[[ DATA PROVIDED open ]]

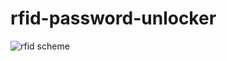 # rfid-password-unlocker

![rfid scheme](https://user-images.githubusercontent.com/43812088/144640306-89fe44ac-c3fe-4e2b-ba73-4029236de07d.png)
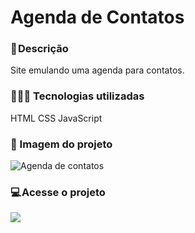 # Agenda de Contatos

### 📝 Descrição
Site emulando uma agenda para contatos.



### 👨🏻‍💻 Tecnologias utilizadas 
HTML
CSS
JavaScript



### 🎴 Imagem do projeto

![Agenda de contatos](https://user-images.githubusercontent.com/114628700/216684683-75ee9a06-9992-4514-a25a-1e04d306db08.png)



### 💻 Acesse o projeto
<div>
  <a href="https://agenda-contatos-taupe.vercel.app/" target="_blank"><img src="https://img.shields.io/badge/ target="_blank"></a>   
</div>

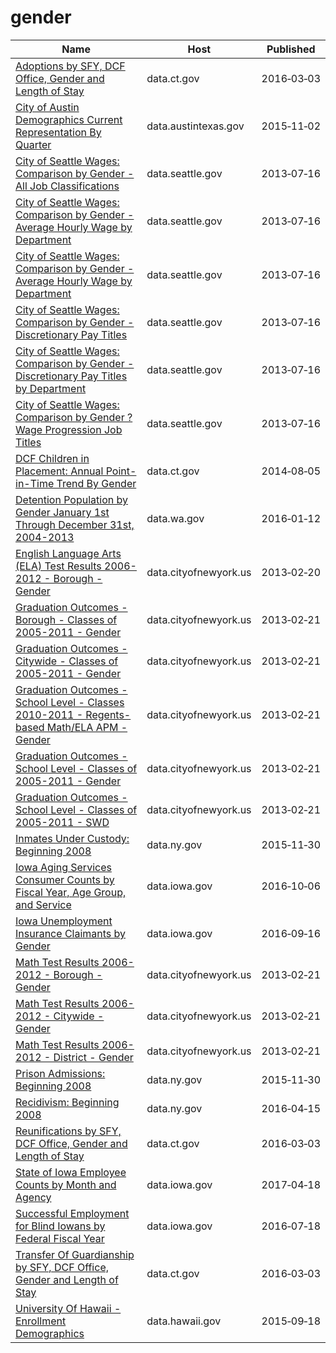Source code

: # gender

Name | Host | Published
---- | ---- | ---------
[Adoptions by SFY, DCF Office, Gender and Length of Stay](../datasets/cyz8-6esi.md) | data.ct.gov | 2016&#x2011;03&#x2011;03
[City of Austin Demographics Current Representation By Quarter](../datasets/gyp3-3bx3.md) | data.austintexas.gov | 2015&#x2011;11&#x2011;02
[City of Seattle Wages: Comparison by Gender - All Job Classifications](../datasets/cf52-s8er.md) | data.seattle.gov | 2013&#x2011;07&#x2011;16
[City of Seattle Wages: Comparison by Gender - Average Hourly Wage by Department](../datasets/5jqs-k4qf.md) | data.seattle.gov | 2013&#x2011;07&#x2011;16
[City of Seattle Wages: Comparison by Gender - Average Hourly Wage by Department](../datasets/5jqs-k4qf.md) | data.seattle.gov | 2013&#x2011;07&#x2011;16
[City of Seattle Wages: Comparison by Gender - Discretionary Pay Titles](../datasets/tptv-57gf.md) | data.seattle.gov | 2013&#x2011;07&#x2011;16
[City of Seattle Wages: Comparison by Gender - Discretionary Pay Titles by Department](../datasets/k3hs-aykd.md) | data.seattle.gov | 2013&#x2011;07&#x2011;16
[City of Seattle Wages: Comparison by Gender ?Wage Progression Job Titles](../datasets/k9m8-nhz3.md) | data.seattle.gov | 2013&#x2011;07&#x2011;16
[DCF Children in Placement: Annual Point-in-Time Trend By Gender](../datasets/9huc-qs58.md) | data.ct.gov | 2014&#x2011;08&#x2011;05
[Detention Population by Gender January 1st Through December 31st, 2004-2013](../datasets/w6iz-gh8j.md) | data.wa.gov | 2016&#x2011;01&#x2011;12
[English Language Arts (ELA) Test Results 2006-2012 - Borough - Gender](../datasets/w5y2-8cs3.md) | data.cityofnewyork.us | 2013&#x2011;02&#x2011;20
[Graduation Outcomes - Borough - Classes of 2005-2011 - Gender](../datasets/sqb7-p8nz.md) | data.cityofnewyork.us | 2013&#x2011;02&#x2011;21
[Graduation Outcomes - Citywide - Classes of 2005-2011 - Gender](../datasets/rn5p-vhac.md) | data.cityofnewyork.us | 2013&#x2011;02&#x2011;21
[Graduation Outcomes - School Level - Classes 2010-2011 - Regents-based Math/ELA APM - Gender](../datasets/qrz6-23fw.md) | data.cityofnewyork.us | 2013&#x2011;02&#x2011;21
[Graduation Outcomes - School Level - Classes of 2005-2011 - Gender](../datasets/khqi-x3p3.md) | data.cityofnewyork.us | 2013&#x2011;02&#x2011;21
[Graduation Outcomes - School Level - Classes of 2005-2011 - SWD](../datasets/avsi-2fp7.md) | data.cityofnewyork.us | 2013&#x2011;02&#x2011;21
[Inmates Under Custody: Beginning 2008](../datasets/55zc-sp6m.md) | data.ny.gov | 2015&#x2011;11&#x2011;30
[Iowa Aging Services Consumer Counts by Fiscal Year, Age Group, and Service](../datasets/3qxc-gxc2.md) | data.iowa.gov | 2016&#x2011;10&#x2011;06
[Iowa Unemployment Insurance Claimants by Gender](../datasets/t92x-wtrh.md) | data.iowa.gov | 2016&#x2011;09&#x2011;16
[Math Test Results 2006-2012 - Borough - Gender](../datasets/q9mx-gjyn.md) | data.cityofnewyork.us | 2013&#x2011;02&#x2011;21
[Math Test Results 2006-2012 - Citywide - Gender](../datasets/2bh6-qmgg.md) | data.cityofnewyork.us | 2013&#x2011;02&#x2011;21
[Math Test Results 2006-2012 - District - Gender](../datasets/qphc-zrtc.md) | data.cityofnewyork.us | 2013&#x2011;02&#x2011;21
[Prison Admissions: Beginning 2008](../datasets/m2rg-xjan.md) | data.ny.gov | 2015&#x2011;11&#x2011;30
[Recidivism: Beginning 2008](../datasets/y7pw-wrny.md) | data.ny.gov | 2016&#x2011;04&#x2011;15
[Reunifications by SFY, DCF Office, Gender and Length of Stay](../datasets/6rr7-9fb2.md) | data.ct.gov | 2016&#x2011;03&#x2011;03
[State of Iowa Employee Counts by Month and Agency](../datasets/ixhm-96mq.md) | data.iowa.gov | 2017&#x2011;04&#x2011;18
[Successful Employment for Blind Iowans by Federal Fiscal Year](../datasets/twt2-zx5z.md) | data.iowa.gov | 2016&#x2011;07&#x2011;18
[Transfer Of Guardianship by SFY, DCF Office, Gender and Length of Stay](../datasets/kyc9-zbgf.md) | data.ct.gov | 2016&#x2011;03&#x2011;03
[University Of Hawaii - Enrollment Demographics](../datasets/fkt2-a2fc.md) | data.hawaii.gov | 2015&#x2011;09&#x2011;18

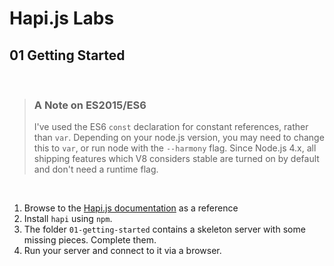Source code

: # Hapi.js Labs

## 01 Getting Started

<br/>

> ### A Note on ES2015/ES6
>
> I've used the ES6 `const` declaration for constant references,
> rather than `var`.
> Depending on your node.js version, you may need to change this to `var`,
> or run node with the `--harmony` flag.
> Since Node.js 4.x, all shipping features which V8 considers stable
> are turned on by default and don't need a runtime flag.

<br/>

1. Browse to the [Hapi.js documentation](http://hapijs.com/api) as a reference
1. Install `hapi` using `npm`.
1. The folder `01-getting-started` contains a skeleton server with some missing pieces.
   Complete them.
1. Run your server and connect to it via a browser.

[[ DATA PROVIDED closed ]]

WORK INSTRUCTION
Looking at the entries above, can you reproduce exactly the lines from the one that holds "[Iowa Unemployment Insurance" through the one that holds "[State of Iowa", and only those?

ANSWER SPACE
[Iowa Unemployment Insurance Claimants by Gender](../datasets/t92x-wtrh.md) | data.iowa.gov | 2016&#x2011;09&#x2011;16
[Math Test Results 2006-2012 - Borough - Gender](../datasets/q9mx-gjyn.md) | data.cityofnewyork.us | 2013&#x2011;02&#x2011;21
[Math Test Results 2006-2012 - Citywide - Gender](../datasets/2bh6-qmgg.md) | data.cityofnewyork.us | 2013&#x2011;02&#x2011;21
[Math Test Results 2006-2012 - District - Gender](../datasets/qphc-zrtc.md) | data.cityofnewyork.us | 2013&#x2011;02&#x2011;21
[Prison Admissions: Beginning 2008](../datasets/m2rg-xjan.md) | data.ny.gov | 2015&#x2011;11&#x2011;30
[Recidivism: Beginning 2008](../datasets/y7pw-wrny.md) | data.ny.gov | 2016&#x2011;04&#x2011;15
[Reunifications by SFY, DCF Office, Gender and Length of Stay](../datasets/6rr7-9fb2.md) | data.ct.gov | 2016&#x2011;03&#x2011;03
[State of Iowa Employee Counts by Month and Agency](../datasets/ixhm-96mq.md) | data.iowa.gov | 2017&#x2011;04&#x2011;18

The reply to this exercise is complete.